London, Jan. 19: Frustration rose like steam from the crowd of commuters, huddled impotently together at Waterloo Station. They were there; their trains were not.
But to Daniel Rolph, the morning outlook — 45 minutes late and counting — was all in a day’s delay. It did not seem as upsetting, in the scheme of commuter misfortune, as the time when he observed two men in suits having a fistfight because one had inadvertently bumped the other on a packed, sweltering train in the summer.
Nor was it as serious as the time someone shoved him out the door of a train filled to capacity, leaving him lying on the station platform with a huge rip in his pants. “It seems that the English train system is not prepared to deal with anything,” said Rolph, 24.
The government is doing its best to prove him wrong by investing billions of pounds in its long underfinanced and overstretched aged railroad network. But even with £1.826 billion flowing into the system last year, an early installment in what could be as much as £70 billion over 10 years, the improvements, such as they are, do not seem to have yet trickled down to commuter level.
Only 81 per cent of Britain’s trains ran on time between July and September last year, down from 88 per cent five years earlier.
In the last year, complaints increased by 11 per cent (in a nation where people still shy from making a fuss, though, the volume of complaints is modest: 136 per 100,000 passenger journeys).

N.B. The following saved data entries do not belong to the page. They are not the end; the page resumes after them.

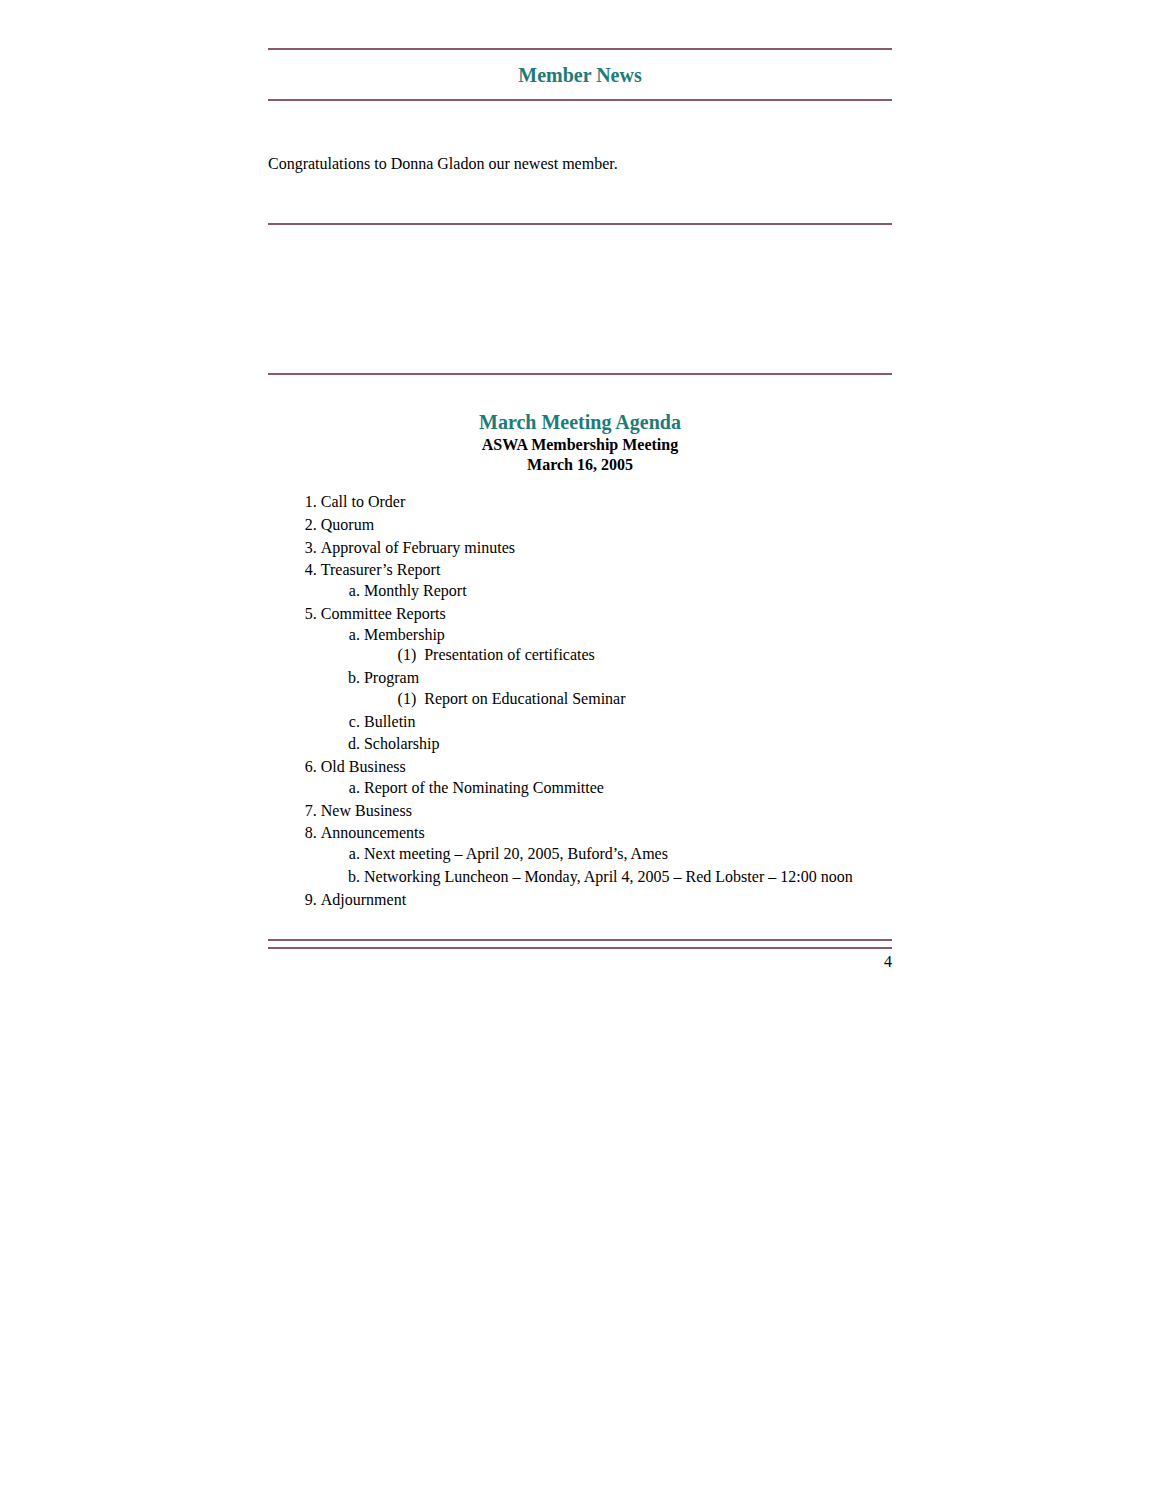Member News
Congratulations to Donna Gladon our newest member.
March Meeting Agenda
ASWA Membership Meeting
March 16, 2005
Call to Order
Quorum
Approval of February minutes
Treasurer’s Report
Monthly Report
Committee Reports
Membership
(1) Presentation of certificates
Program
(1) Report on Educational Seminar
Bulletin
Scholarship
Old Business
Report of the Nominating Committee
New Business
Announcements
Next meeting – April 20, 2005, Buford’s, Ames
Networking Luncheon – Monday, April 4, 2005 – Red Lobster – 12:00 noon
Adjournment
4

Things are bad even when conditions are good. From 1997, when the trains were privatised, through 2002, the number of people riding the trains increased by 20 per cent — but there was no commensurate increase in track capacity. As a result, the infrastructure is stretched to the limit.
“The main problem at the moment is that the railway network is basically full,” said Anthony Smith, national director of the Rail Passengers’ Council, a government-financed body that represents passengers.
“There are so many trains running on a railway that hasn’t really expanded to cope with them, so as soon as you get the slightest problem it causes major hiccups down the line. If it was the sunniest day imaginable, the trains still wouldn’t run on time,” he said.
This being Britain, many of the days are emphatically unsunny. Still, the system seems curiously unprepared for even regular seasonal occurrences, like the traditional autumn falling of the leaves. Every year, the leaves fall, and every year passengers face delays that are attributed by train operators to “leaves on the line”.
This month, the problem had to do with snow and ice, during a few days of unusual snowfall and temperatures that dipped below freezing in the busy southeast. Although matters hardly reached blizzard proportions, much of the rail system in the area essentially shut down.
In some parts, the heaters installed by Network Rail, the state-run agency responsible for the network infrastructure, failed to melt the ice on a number of key switches. Some trains were stymied by ice on the rails, or broke down in the cold.
In an unrelated misfortune, the power supply to Paddington Station was somehow cut off during the London snowfall, causing dozens of cancellations, preventing trains from entering or leaving the station and stranding thousands.
Steve Turner, a spokesman for Network Rail, said the company had done its best and was sorry. “The station wasn’t closed,” he explained about Paddington. “It’s just that we couldn’t get the trains in.”
As part of a new effort at accountability, Network Rail and the 25 private companies that operate the trains themselves have in the last few years begun conscientiously explaining delays to their customers, a huge change in a system where passengers used to be kept deliberately clueless, even as their trains stopped dead in the middle of nowhere. But while the effort is appreciated, the chronic recitation of one imaginative explanation after another easily veers into the ridiculous.
“One excuse was that the train was delayed because it took too long for passengers to get on and off,” Rolph said. “Once they announced ‘Due to staff shortages, your train has been cancelled’.”
Another Waterloo commuter, Robert Lazarus, said: “It’s always something different — signal failures, faulty trains, weather conditions. Once they said there was a horse on the line.”